On Sun, Feb 23, 2025 at 02:20:46PM +0800, Yafang Shao wrote:
> +++ b/kernel/livepatch/patch.c
> @@ -95,7 +95,12 @@ static void notrace klp_ftrace_handler(unsigned long ip,
>  
>               patch_state = current->patch_state;
>  
> -             WARN_ON_ONCE(patch_state == KLP_TRANSITION_IDLE);
> +             /* If the patch_state is KLP_TRANSITION_IDLE, it indicates the
> +              * task was forked after klp_init_transition(). For this newly
> +              * forked task, it is safe to switch it to klp_target_state.
> +              */
> +             if (patch_state == KLP_TRANSITION_IDLE)
> +                     current->patch_state = klp_target_state;

Hm, but then the following line is:

>               if (patch_state == KLP_TRANSITION_UNPATCHED) {

Shouldn't the local 'patch_state' variable be updated?

It also seems unnecessary to update 'current->patch_state' here.

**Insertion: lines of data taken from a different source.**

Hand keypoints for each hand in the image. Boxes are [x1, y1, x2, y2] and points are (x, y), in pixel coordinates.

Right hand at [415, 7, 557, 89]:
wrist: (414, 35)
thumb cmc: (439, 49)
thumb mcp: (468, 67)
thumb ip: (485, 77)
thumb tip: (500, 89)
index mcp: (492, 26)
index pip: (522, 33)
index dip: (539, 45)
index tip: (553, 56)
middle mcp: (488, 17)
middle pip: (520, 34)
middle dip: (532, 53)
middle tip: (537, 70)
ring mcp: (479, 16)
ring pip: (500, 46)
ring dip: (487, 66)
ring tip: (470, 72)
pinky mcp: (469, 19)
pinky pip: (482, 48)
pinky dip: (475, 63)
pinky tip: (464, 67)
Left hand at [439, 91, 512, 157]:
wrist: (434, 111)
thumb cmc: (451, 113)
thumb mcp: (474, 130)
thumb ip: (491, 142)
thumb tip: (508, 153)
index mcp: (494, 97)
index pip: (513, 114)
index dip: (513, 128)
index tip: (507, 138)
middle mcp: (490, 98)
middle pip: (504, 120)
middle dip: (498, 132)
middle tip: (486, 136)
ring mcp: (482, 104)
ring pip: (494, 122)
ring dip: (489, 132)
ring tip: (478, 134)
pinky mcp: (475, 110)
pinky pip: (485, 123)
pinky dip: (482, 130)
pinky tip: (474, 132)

> @@ -294,6 +294,13 @@ static int klp_check_and_switch_task(struct task_struct 
> *task, void *arg)
>  {
>       int ret;
>  
> +     /* If the patch_state remains KLP_TRANSITION_IDLE at this point, it
> +      * indicates that the task was forked after klp_init_transition(). For
> +      * this newly forked task, it is now safe to perform the switch.
> +      */
> +     if (task->patch_state == KLP_TRANSITION_IDLE)
> +             goto out;
> +

This also seems unnecessary.  No need to transition the patch if the
ftrace handler is already doing the right thing.  klp_try_switch_task()
can just return early on !TIF_PATCH_PENDING.

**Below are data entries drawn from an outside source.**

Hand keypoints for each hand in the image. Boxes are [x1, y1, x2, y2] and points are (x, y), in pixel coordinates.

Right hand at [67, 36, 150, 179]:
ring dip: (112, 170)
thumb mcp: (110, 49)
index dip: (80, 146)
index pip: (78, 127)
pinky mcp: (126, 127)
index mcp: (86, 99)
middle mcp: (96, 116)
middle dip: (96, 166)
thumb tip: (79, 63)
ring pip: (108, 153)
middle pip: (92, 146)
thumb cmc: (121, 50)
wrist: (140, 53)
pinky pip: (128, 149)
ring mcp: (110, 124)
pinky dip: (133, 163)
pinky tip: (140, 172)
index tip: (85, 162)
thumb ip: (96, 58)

> @@ -466,11 +474,11 @@ void klp_try_complete_transition(void)
>        * Usually this will transition most (or all) of the tasks on a system
>        * unless the patch includes changes to a very common function.
>        */
> -     read_lock(&tasklist_lock);
> +     rcu_read_lock();
>       for_each_process_thread(g, task)
>               if (!klp_try_switch_task(task))
>                       complete = false;
> -     read_unlock(&tasklist_lock);
> +     rcu_read_unlock();

Can this also be done for the idle tasks?